What you will do
Drop all images. Then write out each line below exactly as given.

(Records from a data source)
+ + +
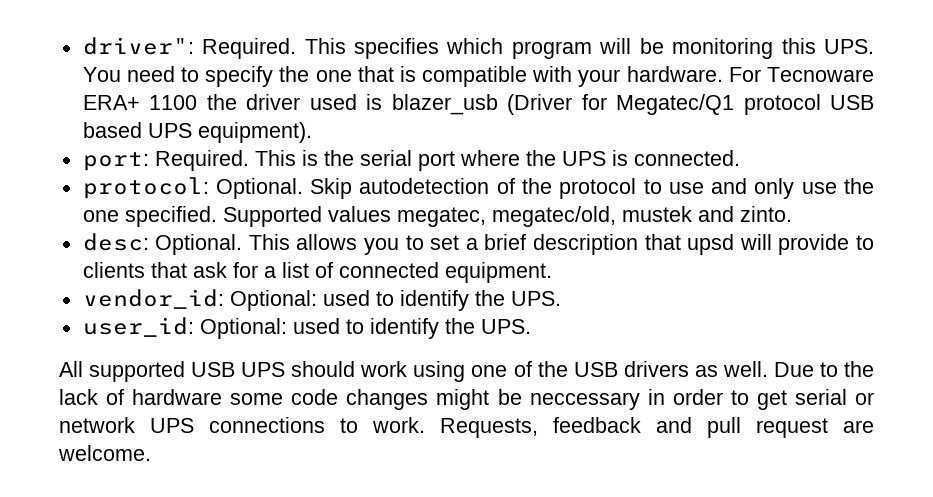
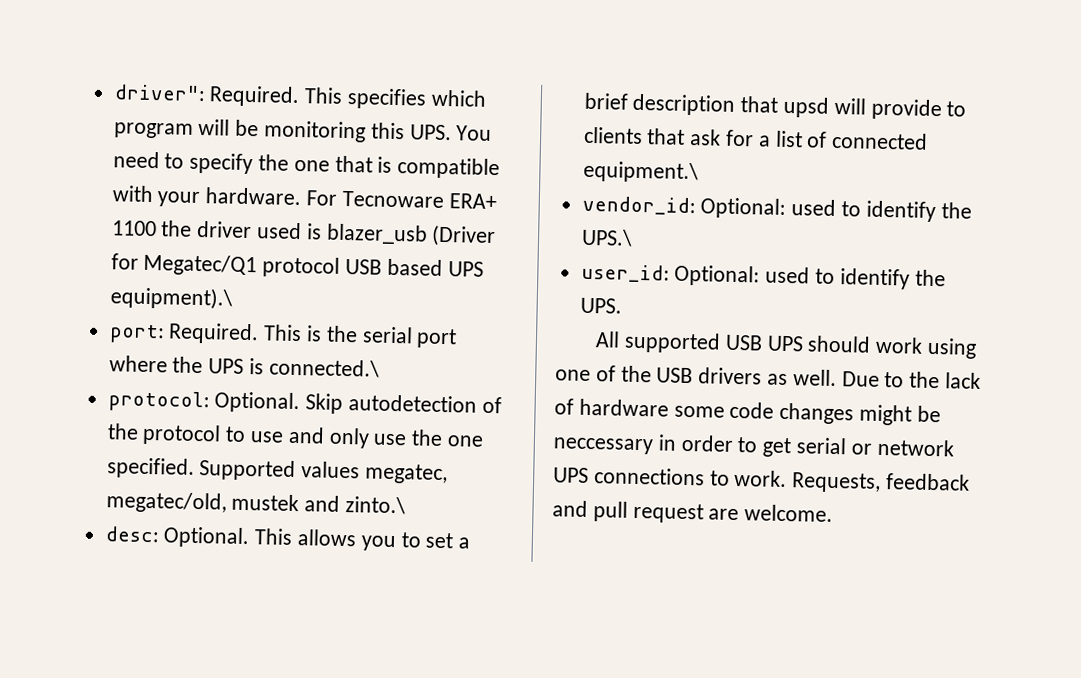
[197,122,312,143] equipment). -> [109,286,233,310] equipment).\
[633,150,740,166] connected. -> [268,358,380,378] connected.\
[739,206,792,222] zinto. -> [345,496,407,515] zinto.\
[444,262,552,283] equipment. -> [582,160,699,184] equipment.\
[510,291,561,306] UPS. -> [580,228,633,247] UPS.\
+ + +
Answer section
[197,122,312,143] equipment). -> [109,286,233,310] equipment).\
[633,150,740,166] connected. -> [268,358,380,378] connected.\
[739,206,792,222] zinto. -> [345,496,407,515] zinto.\
[444,262,552,283] equipment. -> [582,160,699,184] equipment.\
[510,291,561,306] UPS. -> [580,228,633,247] UPS.\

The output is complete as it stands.